** RECORDS SHOWN follows **

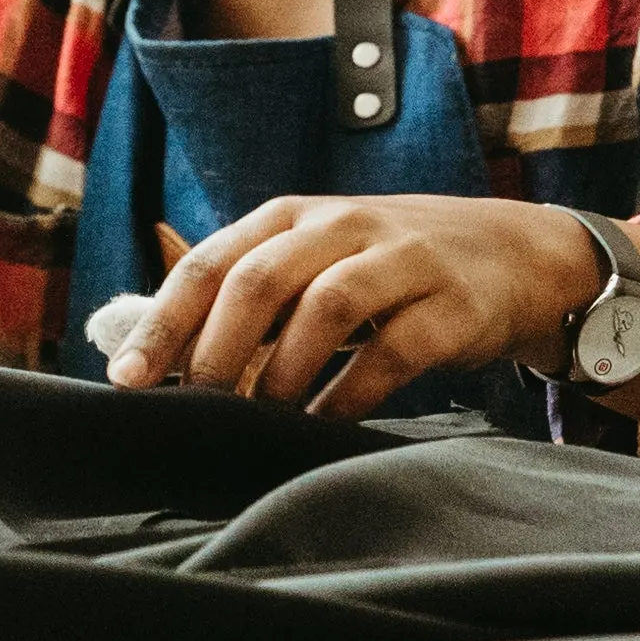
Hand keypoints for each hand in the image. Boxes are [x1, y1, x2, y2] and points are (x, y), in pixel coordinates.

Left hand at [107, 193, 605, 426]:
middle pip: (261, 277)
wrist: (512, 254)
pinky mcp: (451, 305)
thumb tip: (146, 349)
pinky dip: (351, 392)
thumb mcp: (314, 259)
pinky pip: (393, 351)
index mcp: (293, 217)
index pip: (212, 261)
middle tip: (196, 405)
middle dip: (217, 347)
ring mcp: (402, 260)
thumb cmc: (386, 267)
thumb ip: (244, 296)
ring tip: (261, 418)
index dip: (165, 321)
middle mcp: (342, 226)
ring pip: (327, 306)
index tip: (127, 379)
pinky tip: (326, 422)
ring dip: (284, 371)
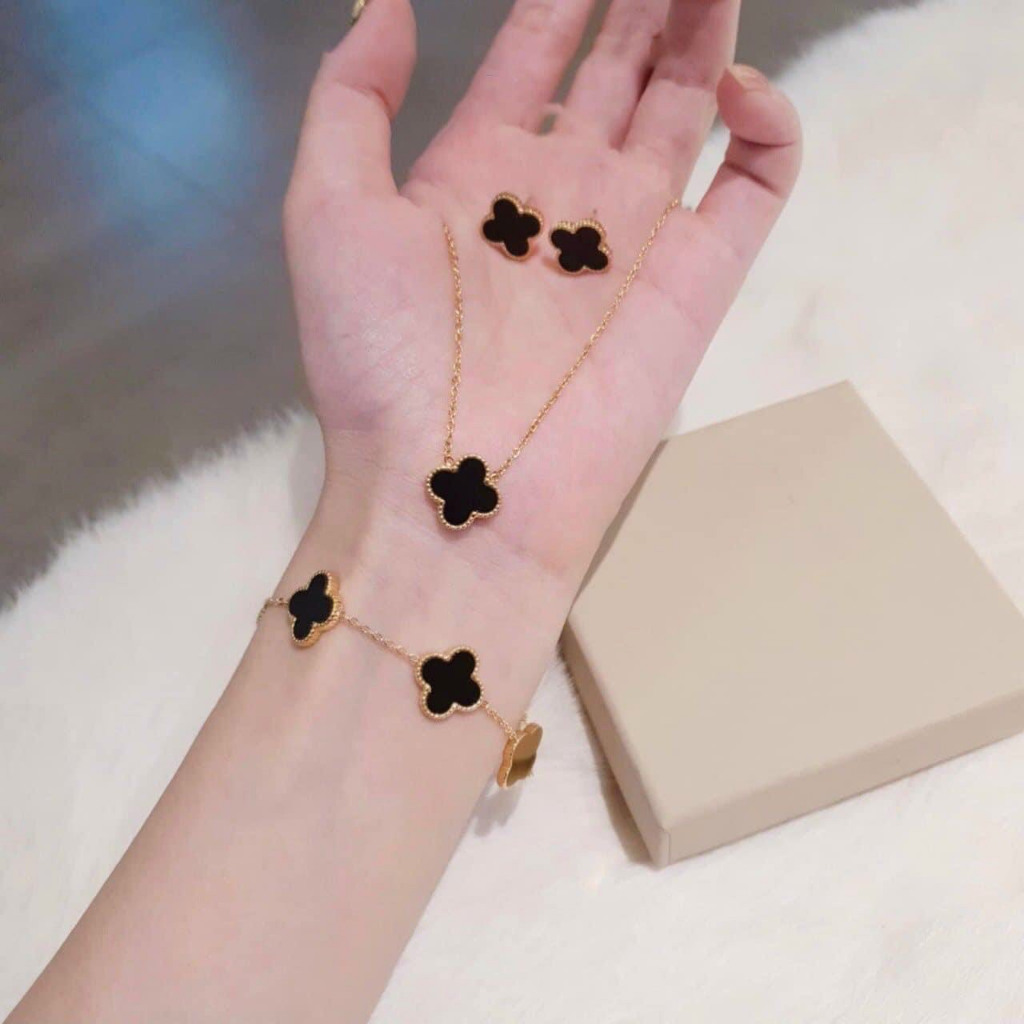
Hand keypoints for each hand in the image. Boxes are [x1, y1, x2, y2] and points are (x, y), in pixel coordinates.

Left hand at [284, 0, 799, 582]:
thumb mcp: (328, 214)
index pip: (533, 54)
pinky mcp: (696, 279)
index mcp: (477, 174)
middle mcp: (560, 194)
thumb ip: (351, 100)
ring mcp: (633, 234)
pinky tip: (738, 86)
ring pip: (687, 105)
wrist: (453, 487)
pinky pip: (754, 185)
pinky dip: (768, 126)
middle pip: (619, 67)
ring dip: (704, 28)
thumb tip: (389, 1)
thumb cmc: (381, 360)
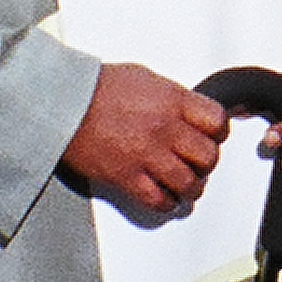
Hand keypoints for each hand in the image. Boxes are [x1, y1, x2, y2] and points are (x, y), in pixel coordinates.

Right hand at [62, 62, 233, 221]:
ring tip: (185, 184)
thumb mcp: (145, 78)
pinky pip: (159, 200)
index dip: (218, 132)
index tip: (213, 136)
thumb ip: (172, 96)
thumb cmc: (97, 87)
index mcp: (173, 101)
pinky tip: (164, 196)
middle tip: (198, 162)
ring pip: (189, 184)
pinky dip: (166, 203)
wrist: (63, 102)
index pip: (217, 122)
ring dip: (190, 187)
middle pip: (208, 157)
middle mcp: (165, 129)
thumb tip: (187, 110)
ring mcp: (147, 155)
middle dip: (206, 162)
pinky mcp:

** End of RECORDS SHOWN **

## INSTRUCTIONS FOR THE TASK:
When you repeat the data, keep it exact and drop every picture.

## RESPONSE TO THIS TASK:
Hand keypoints for each hand in the image. Boxes are [x1, y1, x2, y2] and points are (x, y), in pixel coordinates.

Left hand at [107, 193, 605, 426]:
middle pip: (261, 277)
wrist: (512, 254)
pinky mcp: (451, 305)
thumb tip: (146, 349)
pinky dip: (351, 392)
thumb mcp: (314, 259)
pinky pip: (393, 351)
index mcp: (293, 217)
index pip: (212, 261)
middle tip: (196, 405)
middle dip: (217, 347)
ring mcp: (402, 260)
thumb cmc: (386, 267)
thumb ip: (244, 296)
ring tip: (261, 418)
index dip: (165, 321)
middle mcp: (342, 226)
ring pip: (327, 306)
index tip: (127, 379)
pinky tip: (326, 422)
ring dip: (284, 371)
Hand keypoints for each hand in the image. Boxes are [x1, y1, x2, y2] and points are (x, y), in pixel coordinates.

Left hand at [284, 0, 799, 582]:
thumb mcp: (328, 214)
index pip: (533, 54)
pinky mcp: (696, 279)
index mcp: (477, 174)
middle mcp: (560, 194)
thumb ip: (351, 100)
ring mcp: (633, 234)
pinky tip: (738, 86)
ring pip: (687, 105)
wrist: (453, 487)
pinky pip: (754, 185)
pinky dip: (768, 126)
middle pip: (619, 67)
ring dip: (704, 28)
thumb tip: (389, 1)
thumb cmc: (381, 360)
Hand keypoints for each hand in the image. Boxes are [x1, y1, x2, y2] and points are (x, y), in pixel coordinates.

Right hand at [62, 62, 233, 221]:
ring tip: (185, 184)
thumb mcp: (145, 78)
pinky pip: (159, 200)
index dip: (218, 132)
index tip: (213, 136)
thumb ip: (172, 96)
thumb cmc: (97, 87)
index mcp: (173, 101)
pinky tip: (164, 196)
middle tip: (198, 162)
ring pip: (189, 184)
pinky dip: (166, 203)
wrist: (63, 102)
index pip: (217, 122)
ring dip: (190, 187)
middle pip: (208, 157)
middle mcp: (165, 129)
thumb tip: (187, 110)
ring mcp: (147, 155)
middle dip: (206, 162)
pinky mcp:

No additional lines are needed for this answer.